- [TEXT UNDER STUDY]
•••••

A deep dive into Redpanda producer configurations

Getting up-close and personal with producer configs and how to optimize them for various use cases.

Daniel Palma

September 22, 2022

CopIED!

In a nutshell, the most essential components of a Redpanda deployment are: the brokers, topics, producers, and consumers. These make up the core of a durable streaming system.

In streaming applications, producers are responsible for sending data to the brokers, which are stored in topics made up of partitions.

In this article, we'll go into more detail about producers, explore their configuration options, and see how to optimize them for various use cases.

As mentioned above, the role of the producer is to send messages to a topic in the cluster. Producers communicate with Redpanda through the Apache Kafka^Ⓡ Producer API, a well-defined interface collection.

In the picture above, we can see on the left side three producer applications. Think of these as programs written in your favorite programming language that do some work (like collecting clickstream data from user interactions) and then send the results to Redpanda.

When a producer publishes a message to a Redpanda cluster, the leader broker of the partition being written to receives it and appends it to that partition in the target topic and sends the message to the follower brokers for replication, making the message immediately durable and resilient to node loss. Producers can also publish messages to a particular partition they choose (more on this later).

Configuration options

Redpanda provides multitudes of configuration options for all components of a cluster. Finding the optimal combination of these components depends largely on the use case. We'll go into detail about the producer, see what configuration options it has, and see how to combine these options with some of the other components’ configurations to achieve specific results.

`acks`

acks — short for “acknowledgments” — is the parameter that controls the behavior of the producer when a message is not acknowledged by the broker. This is a useful parameter to understand when you are working with a Redpanda cluster. At first glance, it may seem logical that the producer should wait for the broker to acknowledge the message in every circumstance, but there are many cases when we gain more by letting the messages fly to the broker, unconfirmed.

Sometimes trading speed for durability is the best strategy, but sometimes we want it the other way around. A message is considered "acknowledged" when replication of the message to the majority of other brokers responsible for the partition in the cluster is complete.

The possible values for this configuration are as follows:

`acks = all`

Sometimes referred to as acks = -1, this option instructs the broker that replication is considered complete when the message has been replicated (and fsynced, meaning flushed to disk, making it durable in case of broker crashes) to the majority of the brokers responsible for the partition in the cluster. As soon as the fsync call is complete, the message is considered acknowledged and is made visible to readers.

•••••

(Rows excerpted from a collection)
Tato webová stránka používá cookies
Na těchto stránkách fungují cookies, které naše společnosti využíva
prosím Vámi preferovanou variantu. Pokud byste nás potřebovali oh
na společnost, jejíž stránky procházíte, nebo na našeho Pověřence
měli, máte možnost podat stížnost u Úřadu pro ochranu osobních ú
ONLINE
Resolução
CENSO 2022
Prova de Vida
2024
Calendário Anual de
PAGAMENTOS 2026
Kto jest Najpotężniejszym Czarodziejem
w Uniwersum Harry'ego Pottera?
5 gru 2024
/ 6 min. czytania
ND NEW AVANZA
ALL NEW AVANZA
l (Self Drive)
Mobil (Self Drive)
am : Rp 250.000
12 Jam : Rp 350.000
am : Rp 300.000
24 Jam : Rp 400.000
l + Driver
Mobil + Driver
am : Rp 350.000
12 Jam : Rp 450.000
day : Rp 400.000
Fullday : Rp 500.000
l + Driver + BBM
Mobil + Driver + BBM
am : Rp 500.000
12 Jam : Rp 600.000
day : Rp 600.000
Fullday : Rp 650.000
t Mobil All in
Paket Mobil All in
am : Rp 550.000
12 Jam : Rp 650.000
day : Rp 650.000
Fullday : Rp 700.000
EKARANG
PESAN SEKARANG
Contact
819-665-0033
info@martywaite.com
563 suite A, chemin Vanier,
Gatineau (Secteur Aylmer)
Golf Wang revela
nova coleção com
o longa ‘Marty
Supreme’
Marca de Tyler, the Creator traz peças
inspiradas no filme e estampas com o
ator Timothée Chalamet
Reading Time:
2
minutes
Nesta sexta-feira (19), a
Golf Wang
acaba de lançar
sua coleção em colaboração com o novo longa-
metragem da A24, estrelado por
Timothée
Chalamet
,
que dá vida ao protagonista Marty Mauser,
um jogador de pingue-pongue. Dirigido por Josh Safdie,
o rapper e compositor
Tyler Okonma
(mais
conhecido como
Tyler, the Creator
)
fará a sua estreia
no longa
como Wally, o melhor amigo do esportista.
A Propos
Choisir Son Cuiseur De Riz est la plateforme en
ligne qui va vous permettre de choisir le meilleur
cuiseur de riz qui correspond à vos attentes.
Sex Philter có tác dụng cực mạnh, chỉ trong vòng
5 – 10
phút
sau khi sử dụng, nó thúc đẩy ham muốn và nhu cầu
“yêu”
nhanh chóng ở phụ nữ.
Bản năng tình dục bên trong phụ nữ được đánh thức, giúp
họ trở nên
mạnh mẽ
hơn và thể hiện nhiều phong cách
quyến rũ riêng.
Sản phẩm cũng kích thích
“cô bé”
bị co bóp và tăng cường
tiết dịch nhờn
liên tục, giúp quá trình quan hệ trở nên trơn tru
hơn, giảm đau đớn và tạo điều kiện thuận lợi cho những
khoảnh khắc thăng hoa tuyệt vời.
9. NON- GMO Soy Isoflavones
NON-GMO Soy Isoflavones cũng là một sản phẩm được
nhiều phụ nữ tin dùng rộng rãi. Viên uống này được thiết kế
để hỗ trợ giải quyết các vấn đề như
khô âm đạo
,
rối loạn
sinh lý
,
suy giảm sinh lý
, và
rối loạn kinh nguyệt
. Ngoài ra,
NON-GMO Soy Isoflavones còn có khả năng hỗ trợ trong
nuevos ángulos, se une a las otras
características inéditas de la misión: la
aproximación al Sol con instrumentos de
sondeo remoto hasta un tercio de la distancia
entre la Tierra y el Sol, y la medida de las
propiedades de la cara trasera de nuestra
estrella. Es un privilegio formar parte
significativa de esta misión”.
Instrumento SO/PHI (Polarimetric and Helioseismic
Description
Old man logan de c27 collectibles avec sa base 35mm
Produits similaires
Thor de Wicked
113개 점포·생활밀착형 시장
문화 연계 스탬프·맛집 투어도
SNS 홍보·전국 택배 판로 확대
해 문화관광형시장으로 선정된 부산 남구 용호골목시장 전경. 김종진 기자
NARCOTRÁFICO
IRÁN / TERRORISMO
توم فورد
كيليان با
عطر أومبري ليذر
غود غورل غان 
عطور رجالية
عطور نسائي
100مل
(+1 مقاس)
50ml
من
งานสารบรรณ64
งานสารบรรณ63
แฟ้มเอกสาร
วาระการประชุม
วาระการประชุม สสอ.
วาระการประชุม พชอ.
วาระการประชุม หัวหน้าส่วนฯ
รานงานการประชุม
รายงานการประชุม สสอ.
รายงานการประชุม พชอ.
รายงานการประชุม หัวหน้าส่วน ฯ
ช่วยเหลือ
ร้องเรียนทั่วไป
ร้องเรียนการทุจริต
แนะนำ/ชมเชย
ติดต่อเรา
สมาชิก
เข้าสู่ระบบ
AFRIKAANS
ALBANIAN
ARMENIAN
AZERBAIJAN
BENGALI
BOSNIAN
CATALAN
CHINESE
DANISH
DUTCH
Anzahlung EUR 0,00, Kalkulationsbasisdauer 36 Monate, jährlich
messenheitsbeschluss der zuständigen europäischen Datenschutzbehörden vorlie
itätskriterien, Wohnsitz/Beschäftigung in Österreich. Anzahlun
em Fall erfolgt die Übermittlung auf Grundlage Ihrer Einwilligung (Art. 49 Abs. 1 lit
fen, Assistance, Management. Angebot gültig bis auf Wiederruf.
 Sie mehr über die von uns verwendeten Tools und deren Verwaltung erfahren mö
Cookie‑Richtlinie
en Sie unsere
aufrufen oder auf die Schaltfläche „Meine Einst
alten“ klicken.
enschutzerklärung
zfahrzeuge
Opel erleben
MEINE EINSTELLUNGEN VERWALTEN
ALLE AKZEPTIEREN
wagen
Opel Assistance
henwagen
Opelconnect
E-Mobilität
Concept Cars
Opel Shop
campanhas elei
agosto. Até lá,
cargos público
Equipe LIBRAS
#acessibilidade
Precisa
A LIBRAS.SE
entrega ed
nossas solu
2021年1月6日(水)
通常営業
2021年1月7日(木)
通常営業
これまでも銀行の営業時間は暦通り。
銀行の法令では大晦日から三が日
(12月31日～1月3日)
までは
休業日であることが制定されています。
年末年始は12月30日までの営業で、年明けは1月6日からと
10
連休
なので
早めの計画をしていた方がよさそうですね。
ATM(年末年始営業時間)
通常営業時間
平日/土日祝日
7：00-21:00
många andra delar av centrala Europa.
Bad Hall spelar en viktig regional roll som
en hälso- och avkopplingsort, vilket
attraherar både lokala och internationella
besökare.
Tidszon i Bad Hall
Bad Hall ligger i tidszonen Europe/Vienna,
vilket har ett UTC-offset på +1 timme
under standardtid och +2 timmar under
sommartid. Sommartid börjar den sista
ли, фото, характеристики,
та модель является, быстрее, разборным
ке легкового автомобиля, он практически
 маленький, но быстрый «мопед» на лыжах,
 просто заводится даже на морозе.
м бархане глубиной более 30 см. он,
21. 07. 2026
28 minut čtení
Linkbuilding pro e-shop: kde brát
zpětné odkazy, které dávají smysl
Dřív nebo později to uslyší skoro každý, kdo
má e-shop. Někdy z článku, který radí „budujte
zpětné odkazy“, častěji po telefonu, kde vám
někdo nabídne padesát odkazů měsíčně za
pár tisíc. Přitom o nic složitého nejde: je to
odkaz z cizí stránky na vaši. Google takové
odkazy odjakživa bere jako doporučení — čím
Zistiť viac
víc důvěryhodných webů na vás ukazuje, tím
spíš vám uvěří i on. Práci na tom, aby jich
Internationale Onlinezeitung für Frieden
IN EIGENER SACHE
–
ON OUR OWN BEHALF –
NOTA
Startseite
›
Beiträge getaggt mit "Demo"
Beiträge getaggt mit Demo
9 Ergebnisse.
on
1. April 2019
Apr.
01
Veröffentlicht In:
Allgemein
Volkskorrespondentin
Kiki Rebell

•••••

- [INSTRUCTIONS FOR THE TASK] Restate word for word the passage of the Redpanda producer article that begins with the words containing "In streaming applications, producers" and ends with "results to Redpanda.". These rows were taken from a separate source.

- [WRITTEN ANSWER]
In streaming applications, producers are responsible for sending data to the brokers, which are stored in topics made up of partitions.

In this article, we'll go into more detail about producers, explore their configuration options, and see how to optimize them for various use cases.

As mentioned above, the role of the producer is to send messages to a topic in the cluster. Producers communicate with Redpanda through the Apache Kafka^Ⓡ Producer API, a well-defined interface collection.

In the picture above, we can see on the left side three producer applications. Think of these as programs written in your favorite programming language that do some work (like collecting clickstream data from user interactions) and then send the results to Redpanda.